I hope I make you feel welcome and that you enjoy our “chats” on the many and diverse topics I discover to share with you.

Tea party foods are varied

There are traditional English teas. Then Americanized versions. My grandmother and aunt might have freshly baked bread with churned butter and homemade jelly. Auntie usually had cookies, too.At the nursing home, Mother enjoyed muffins we picked up at a fast food restaurant. The grandchildren liked them or cookies we might bring with us.

CRAZY QUILT BREAD might be a fun recipe to try for serving with tea. Mix together ½ cup sugar, 1 egg, 1 ¼ cups milk, 3 cups biscuit mix; beat quickly for 30 seconds. Batter should be somewhat lumpy. Stir in ½ cup mixed candied fruit and ½ cup chopped nuts.

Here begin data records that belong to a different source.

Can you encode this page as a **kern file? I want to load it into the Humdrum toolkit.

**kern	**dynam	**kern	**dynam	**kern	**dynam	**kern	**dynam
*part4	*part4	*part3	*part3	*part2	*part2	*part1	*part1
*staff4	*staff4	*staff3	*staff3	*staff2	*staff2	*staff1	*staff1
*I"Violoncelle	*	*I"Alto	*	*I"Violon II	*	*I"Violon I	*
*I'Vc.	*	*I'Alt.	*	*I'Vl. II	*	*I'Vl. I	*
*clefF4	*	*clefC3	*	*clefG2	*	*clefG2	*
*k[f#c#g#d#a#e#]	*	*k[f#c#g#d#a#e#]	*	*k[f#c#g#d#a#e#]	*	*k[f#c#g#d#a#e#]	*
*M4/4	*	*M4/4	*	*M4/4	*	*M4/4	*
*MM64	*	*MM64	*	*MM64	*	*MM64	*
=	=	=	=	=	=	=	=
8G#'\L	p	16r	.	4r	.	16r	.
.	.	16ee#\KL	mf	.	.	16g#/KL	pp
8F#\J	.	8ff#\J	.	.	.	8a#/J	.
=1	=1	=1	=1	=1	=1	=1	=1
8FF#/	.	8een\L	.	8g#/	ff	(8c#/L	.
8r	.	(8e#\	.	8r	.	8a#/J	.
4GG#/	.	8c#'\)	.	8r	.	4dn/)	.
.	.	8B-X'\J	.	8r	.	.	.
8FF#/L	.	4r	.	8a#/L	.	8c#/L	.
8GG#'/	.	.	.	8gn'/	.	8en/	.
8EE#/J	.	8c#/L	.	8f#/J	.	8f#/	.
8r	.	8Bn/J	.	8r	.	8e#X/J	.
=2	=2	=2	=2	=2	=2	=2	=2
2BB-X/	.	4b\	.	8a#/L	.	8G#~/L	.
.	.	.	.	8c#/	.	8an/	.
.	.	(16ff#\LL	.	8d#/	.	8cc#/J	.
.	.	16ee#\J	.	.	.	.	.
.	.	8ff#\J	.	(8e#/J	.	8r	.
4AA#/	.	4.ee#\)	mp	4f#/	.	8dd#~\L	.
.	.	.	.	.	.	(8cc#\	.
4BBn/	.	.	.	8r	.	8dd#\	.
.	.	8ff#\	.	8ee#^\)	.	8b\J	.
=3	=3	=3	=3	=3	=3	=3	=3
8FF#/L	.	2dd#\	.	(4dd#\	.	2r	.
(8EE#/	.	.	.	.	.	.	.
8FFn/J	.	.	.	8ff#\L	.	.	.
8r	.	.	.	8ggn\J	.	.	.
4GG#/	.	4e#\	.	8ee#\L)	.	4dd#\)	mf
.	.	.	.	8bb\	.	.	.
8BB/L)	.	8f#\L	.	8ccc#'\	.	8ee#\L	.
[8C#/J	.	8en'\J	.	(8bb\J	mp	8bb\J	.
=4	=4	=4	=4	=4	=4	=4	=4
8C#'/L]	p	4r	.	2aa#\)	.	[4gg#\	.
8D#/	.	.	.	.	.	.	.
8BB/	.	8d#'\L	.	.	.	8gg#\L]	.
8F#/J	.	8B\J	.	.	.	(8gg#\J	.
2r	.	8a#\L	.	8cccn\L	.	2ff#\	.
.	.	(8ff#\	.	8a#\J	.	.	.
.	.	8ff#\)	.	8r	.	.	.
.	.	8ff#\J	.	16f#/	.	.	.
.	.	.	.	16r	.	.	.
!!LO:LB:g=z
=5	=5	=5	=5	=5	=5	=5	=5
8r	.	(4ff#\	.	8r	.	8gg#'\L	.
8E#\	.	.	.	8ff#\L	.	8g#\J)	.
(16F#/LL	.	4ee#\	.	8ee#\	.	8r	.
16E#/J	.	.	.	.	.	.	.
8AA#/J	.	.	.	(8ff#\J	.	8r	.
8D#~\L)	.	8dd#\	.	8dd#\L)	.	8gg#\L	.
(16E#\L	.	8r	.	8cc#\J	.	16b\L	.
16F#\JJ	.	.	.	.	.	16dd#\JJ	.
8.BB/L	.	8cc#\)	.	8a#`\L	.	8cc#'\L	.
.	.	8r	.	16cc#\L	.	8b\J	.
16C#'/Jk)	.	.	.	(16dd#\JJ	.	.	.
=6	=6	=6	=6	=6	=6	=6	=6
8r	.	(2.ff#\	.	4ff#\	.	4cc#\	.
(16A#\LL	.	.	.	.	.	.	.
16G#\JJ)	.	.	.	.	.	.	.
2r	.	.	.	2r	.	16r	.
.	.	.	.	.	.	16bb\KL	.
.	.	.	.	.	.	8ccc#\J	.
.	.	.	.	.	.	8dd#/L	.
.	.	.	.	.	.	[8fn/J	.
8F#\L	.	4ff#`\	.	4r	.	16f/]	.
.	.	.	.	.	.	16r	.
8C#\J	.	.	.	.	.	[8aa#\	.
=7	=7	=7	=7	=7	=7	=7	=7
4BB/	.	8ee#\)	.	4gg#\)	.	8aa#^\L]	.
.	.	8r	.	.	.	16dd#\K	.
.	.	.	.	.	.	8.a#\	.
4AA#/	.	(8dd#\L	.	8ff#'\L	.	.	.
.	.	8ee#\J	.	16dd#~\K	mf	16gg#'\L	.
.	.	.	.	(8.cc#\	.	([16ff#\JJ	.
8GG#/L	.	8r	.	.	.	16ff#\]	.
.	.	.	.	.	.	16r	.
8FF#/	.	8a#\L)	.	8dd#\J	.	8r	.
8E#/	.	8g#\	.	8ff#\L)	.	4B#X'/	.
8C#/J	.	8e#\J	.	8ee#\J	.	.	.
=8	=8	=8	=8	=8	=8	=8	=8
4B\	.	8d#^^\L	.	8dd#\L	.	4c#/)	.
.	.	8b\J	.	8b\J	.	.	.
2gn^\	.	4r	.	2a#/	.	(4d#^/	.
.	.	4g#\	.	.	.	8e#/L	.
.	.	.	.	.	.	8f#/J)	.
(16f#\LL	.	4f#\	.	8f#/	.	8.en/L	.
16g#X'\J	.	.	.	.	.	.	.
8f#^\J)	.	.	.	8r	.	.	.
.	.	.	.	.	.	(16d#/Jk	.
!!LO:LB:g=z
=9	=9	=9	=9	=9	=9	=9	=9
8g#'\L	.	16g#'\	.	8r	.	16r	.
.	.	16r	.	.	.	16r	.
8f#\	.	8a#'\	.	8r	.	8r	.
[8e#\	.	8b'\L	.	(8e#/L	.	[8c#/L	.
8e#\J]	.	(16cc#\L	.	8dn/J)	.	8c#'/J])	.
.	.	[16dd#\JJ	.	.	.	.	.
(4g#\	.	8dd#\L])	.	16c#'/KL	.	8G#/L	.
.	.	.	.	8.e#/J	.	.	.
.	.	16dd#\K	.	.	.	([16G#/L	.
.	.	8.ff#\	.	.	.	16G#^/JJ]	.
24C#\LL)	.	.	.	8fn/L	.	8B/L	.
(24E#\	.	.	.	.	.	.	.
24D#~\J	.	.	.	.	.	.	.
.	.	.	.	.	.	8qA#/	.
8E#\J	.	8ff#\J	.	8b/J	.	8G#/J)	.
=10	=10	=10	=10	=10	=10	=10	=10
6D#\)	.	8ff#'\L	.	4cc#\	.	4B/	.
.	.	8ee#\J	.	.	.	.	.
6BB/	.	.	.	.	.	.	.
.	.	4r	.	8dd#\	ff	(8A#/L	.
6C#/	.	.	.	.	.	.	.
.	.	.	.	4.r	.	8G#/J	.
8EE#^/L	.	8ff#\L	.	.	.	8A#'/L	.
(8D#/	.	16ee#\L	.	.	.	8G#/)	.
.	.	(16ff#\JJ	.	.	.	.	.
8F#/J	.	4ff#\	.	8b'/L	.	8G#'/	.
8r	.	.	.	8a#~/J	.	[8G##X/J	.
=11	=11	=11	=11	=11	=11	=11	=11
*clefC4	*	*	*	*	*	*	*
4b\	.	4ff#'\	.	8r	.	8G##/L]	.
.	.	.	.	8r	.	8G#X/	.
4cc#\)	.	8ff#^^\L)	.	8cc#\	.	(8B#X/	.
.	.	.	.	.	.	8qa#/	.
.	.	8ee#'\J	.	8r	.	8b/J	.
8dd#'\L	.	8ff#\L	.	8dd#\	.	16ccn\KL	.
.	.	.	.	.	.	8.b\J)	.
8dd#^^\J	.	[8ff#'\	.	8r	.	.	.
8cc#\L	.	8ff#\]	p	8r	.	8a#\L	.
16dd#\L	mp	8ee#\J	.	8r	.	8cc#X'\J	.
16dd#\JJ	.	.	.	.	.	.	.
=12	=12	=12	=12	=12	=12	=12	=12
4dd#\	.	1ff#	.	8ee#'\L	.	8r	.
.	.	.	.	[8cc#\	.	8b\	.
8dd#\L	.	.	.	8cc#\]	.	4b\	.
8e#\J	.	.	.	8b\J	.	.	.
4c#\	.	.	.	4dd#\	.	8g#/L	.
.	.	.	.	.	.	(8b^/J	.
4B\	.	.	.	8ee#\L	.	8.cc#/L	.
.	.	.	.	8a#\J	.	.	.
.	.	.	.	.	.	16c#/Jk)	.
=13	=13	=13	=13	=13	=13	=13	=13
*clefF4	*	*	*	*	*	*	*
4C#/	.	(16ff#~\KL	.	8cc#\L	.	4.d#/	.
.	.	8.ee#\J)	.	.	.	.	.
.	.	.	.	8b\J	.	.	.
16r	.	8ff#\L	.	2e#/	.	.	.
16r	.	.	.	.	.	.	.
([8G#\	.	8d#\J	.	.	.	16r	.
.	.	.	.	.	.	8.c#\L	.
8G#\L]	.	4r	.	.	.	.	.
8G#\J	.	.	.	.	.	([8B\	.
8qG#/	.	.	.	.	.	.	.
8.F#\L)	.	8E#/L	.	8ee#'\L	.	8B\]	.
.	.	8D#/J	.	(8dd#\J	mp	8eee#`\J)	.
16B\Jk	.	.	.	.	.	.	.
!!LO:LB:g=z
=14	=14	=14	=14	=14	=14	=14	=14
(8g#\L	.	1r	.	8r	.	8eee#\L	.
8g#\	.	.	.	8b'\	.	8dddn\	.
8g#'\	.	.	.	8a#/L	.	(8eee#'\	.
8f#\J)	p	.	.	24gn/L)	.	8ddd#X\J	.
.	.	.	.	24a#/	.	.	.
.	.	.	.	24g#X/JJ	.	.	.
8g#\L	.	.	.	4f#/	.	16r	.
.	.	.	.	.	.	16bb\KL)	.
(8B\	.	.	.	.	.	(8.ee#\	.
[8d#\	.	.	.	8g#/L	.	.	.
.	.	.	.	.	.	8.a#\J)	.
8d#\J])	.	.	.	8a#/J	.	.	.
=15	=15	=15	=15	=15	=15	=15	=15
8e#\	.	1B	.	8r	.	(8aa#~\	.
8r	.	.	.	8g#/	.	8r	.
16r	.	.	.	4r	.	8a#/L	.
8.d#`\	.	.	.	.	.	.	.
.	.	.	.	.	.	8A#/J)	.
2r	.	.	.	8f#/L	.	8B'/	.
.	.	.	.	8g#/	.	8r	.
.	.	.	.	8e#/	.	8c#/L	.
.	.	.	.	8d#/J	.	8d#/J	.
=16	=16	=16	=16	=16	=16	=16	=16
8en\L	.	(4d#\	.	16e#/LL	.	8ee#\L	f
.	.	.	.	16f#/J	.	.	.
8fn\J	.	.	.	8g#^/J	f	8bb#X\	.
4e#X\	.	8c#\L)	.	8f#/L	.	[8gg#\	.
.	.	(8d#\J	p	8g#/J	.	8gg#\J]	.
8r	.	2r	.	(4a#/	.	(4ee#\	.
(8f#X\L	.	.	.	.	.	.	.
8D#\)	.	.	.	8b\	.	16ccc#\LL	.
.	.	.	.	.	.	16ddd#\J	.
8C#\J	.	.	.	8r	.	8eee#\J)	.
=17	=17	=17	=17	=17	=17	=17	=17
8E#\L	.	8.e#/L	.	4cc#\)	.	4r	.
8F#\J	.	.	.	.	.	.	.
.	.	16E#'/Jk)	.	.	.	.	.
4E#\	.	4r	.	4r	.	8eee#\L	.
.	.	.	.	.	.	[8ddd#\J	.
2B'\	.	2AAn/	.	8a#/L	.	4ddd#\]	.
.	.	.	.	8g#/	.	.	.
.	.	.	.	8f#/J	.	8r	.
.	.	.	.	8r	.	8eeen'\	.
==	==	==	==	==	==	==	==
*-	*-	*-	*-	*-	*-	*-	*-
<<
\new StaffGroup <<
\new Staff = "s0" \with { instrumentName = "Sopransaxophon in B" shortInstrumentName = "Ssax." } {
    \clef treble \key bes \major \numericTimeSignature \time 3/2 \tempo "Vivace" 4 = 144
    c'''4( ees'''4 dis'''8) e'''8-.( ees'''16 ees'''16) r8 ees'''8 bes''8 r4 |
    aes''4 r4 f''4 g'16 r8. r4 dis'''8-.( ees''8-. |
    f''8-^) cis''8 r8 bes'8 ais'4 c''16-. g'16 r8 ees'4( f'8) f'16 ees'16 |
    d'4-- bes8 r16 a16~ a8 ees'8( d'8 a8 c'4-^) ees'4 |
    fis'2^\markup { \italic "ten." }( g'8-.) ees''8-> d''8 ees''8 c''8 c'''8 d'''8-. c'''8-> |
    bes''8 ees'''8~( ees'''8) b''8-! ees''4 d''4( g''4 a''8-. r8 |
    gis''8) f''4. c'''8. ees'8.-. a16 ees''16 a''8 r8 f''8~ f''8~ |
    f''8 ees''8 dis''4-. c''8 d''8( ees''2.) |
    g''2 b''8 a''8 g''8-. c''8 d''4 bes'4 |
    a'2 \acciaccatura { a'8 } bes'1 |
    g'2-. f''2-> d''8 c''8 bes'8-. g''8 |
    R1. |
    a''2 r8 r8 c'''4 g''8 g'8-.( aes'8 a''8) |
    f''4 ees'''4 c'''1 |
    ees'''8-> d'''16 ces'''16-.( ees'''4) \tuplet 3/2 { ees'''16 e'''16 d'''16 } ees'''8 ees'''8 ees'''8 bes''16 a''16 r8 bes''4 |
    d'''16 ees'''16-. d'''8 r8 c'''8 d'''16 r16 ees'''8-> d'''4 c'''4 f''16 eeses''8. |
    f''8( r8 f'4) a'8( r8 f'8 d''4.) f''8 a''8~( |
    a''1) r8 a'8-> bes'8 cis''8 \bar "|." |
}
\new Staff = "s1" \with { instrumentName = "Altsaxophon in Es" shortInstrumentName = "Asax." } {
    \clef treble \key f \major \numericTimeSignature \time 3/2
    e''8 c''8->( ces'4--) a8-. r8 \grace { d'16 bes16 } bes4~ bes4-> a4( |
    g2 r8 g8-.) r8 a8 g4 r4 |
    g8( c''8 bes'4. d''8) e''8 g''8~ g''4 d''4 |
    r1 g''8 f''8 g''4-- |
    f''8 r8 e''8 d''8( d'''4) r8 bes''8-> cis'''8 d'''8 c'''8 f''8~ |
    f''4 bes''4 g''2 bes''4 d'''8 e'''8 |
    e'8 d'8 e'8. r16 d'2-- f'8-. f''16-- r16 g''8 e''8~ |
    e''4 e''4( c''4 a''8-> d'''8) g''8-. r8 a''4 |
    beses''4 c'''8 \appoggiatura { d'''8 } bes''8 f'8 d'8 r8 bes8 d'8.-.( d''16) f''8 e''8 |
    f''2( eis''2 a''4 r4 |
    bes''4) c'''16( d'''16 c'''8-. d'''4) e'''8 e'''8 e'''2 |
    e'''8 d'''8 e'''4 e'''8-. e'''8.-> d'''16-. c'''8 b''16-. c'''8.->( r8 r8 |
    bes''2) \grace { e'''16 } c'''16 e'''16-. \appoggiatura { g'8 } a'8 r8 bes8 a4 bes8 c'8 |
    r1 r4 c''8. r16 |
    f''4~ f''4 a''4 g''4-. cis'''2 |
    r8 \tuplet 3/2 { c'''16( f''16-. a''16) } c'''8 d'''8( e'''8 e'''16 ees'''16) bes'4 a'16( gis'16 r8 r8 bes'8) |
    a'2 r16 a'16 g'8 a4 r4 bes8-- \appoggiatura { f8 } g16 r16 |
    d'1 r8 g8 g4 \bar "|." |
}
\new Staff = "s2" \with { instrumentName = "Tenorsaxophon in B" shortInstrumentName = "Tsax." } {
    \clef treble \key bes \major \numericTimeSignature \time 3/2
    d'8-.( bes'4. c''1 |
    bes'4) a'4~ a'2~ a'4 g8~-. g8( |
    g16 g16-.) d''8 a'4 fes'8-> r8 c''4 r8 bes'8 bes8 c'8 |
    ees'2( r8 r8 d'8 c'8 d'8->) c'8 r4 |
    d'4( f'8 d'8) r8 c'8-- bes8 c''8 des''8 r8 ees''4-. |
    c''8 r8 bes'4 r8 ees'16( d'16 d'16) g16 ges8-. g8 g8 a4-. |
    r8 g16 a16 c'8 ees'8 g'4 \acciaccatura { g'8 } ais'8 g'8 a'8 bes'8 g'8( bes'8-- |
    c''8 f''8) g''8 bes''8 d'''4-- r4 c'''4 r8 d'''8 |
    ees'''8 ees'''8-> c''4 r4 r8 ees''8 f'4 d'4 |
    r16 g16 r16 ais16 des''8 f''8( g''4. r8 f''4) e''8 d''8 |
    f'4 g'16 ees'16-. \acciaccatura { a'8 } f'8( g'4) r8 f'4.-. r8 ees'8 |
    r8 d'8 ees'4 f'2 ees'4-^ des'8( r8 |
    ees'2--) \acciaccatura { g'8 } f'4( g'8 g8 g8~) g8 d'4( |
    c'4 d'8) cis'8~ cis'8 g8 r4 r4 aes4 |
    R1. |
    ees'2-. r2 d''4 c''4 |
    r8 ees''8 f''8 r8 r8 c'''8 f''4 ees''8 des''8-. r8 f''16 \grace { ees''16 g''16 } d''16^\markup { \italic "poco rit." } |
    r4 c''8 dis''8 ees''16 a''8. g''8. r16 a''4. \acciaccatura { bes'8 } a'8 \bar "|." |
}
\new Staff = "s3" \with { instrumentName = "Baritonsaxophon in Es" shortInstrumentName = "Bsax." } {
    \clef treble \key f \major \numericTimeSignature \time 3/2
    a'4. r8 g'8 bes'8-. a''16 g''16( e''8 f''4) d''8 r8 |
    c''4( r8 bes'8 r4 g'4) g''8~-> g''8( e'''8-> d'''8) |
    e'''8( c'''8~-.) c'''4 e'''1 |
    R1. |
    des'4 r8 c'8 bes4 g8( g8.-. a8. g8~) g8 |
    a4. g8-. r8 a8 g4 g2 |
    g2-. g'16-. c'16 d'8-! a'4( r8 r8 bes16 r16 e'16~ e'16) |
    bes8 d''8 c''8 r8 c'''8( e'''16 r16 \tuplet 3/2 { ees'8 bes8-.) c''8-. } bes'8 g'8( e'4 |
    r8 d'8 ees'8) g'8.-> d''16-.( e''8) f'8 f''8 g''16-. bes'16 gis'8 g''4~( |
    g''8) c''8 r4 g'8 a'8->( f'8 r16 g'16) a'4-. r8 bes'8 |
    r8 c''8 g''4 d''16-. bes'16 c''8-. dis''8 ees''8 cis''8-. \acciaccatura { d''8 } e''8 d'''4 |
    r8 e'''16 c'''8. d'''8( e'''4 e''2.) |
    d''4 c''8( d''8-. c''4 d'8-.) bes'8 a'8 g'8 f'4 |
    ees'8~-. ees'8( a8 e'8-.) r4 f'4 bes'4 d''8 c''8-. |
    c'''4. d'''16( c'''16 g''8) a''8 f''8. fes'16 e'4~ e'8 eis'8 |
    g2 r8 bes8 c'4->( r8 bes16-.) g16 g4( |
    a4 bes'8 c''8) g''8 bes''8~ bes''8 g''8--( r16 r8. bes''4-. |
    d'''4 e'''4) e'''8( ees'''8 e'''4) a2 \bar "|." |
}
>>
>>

Pour into a greased and floured 9 x 5 x 3-inch loaf pan. Bake at 350 degrees F. for 45-50 minutes or until inserted toothpick comes out clean. There probably will be a crack on the top. Cool before slicing.(Variation; You may want to bake it in a 9-inch square pan at same temperature but for less time.)

©2008 Mary Emma Allen

Mary Emma Allen researches and writes from her NH home or during her travels. Visit her latest blog The “Green” Vagabond Traveler (http://greenvagabondtraveler.blogspot.com/).

2 comments:

Eileen Bergen said...

What a lovely blog. I DO feel like we've just had a lovely chat over tea (except I don't drink tea). ;-)

Your reminiscences bring back some of my own. I remember two of my siblings and me being sent to visit and stay with friends in the country every summer so we could go to the Wisconsin State Fair.

Fairs back then were always in the country and centered around farming, livestock and domestic arts.

In our hosts' bedroom was a beautiful dressing table much like you describe here.

Thanks for the memories ... and please keep blogging!